The site is within the sewer and water districts, thereby saving additional costs for septic systems, etc. The site has ample areas for parking.

In short, the cost per square foot for redoing the Armory is $292-plus. New construction would be $516-plus per square foot. Keep in mind that this is specialty construction, with radio towers, holding cells, radio rooms, a firearms armory, etc. This facility is not a mom-and-pop corner store.

Municipal bond rates have never been this low. If the Town Board does not take advantage of these rates, the taxpayer will pay higher rates in the future.

You state the costs of the proposed facility are increasing. For instance, we have included approximately $800,000 for radio equipment for the police. The existing radio equipment is obsolete. When it fails there are no replacement parts. In today’s environment the police need the latest and best radio equipment.
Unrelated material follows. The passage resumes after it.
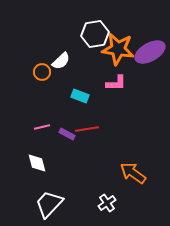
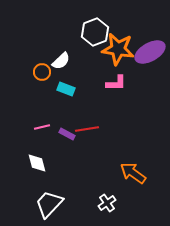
white hexagon: moved 2 px up; rotated 12 degrees counterclockwise
cyan rectangle: moved 14 px left, 7 px up
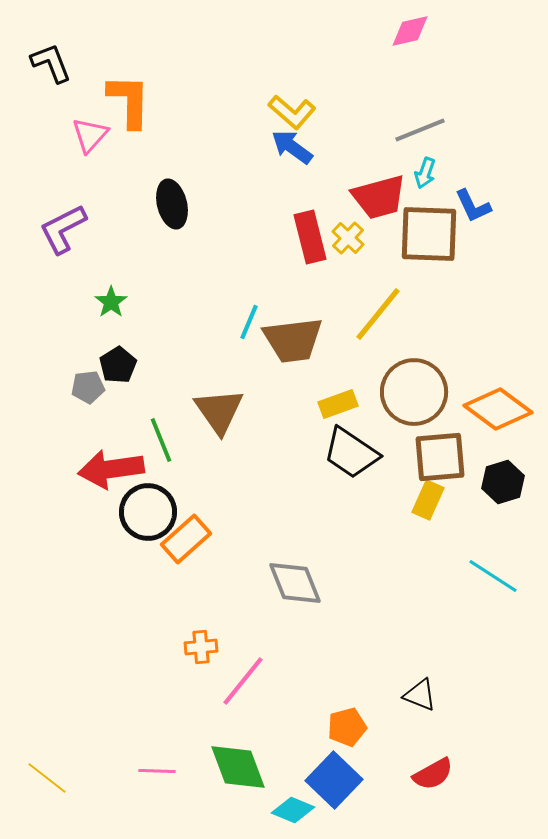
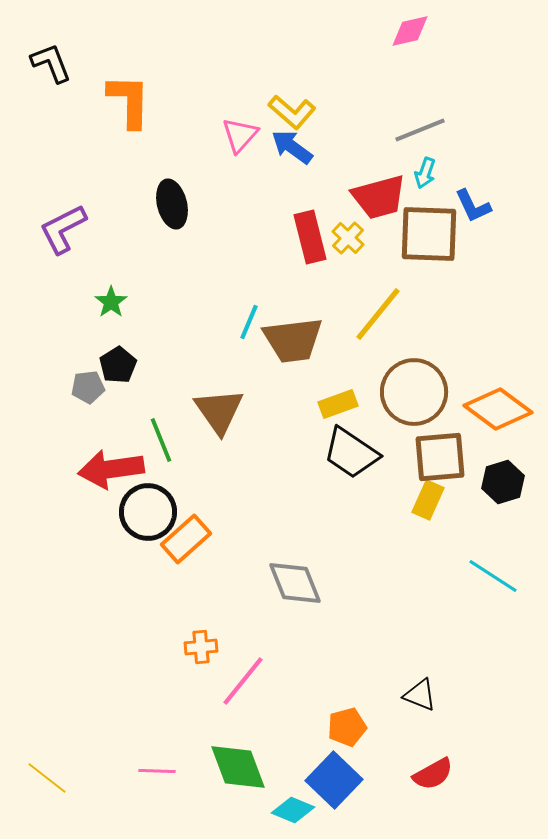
pink triangle at (90, 135): moved 150 px right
This “increased cost” will be paid either as an operating expense (in one year’s budget) or a capital expense over time. I suggest paying over time at today’s municipal bond rates is the better choice.

You characterize our proposal as moving the court to Route 58. Again this is not true. The proposal is for a public safety building including both the police and courts. A majority of the site and building will be used by the Riverhead Police Department.

This past week, the janitor found a knife in the ladies’ restroom. The Office of Court Administration has found the current facilities dangerous. In the past the town’s insurance underwriter has found fault with conditions in our courtroom. I guess you can say the existing facilities are not as dangerous as some might say, but you do not have to work there.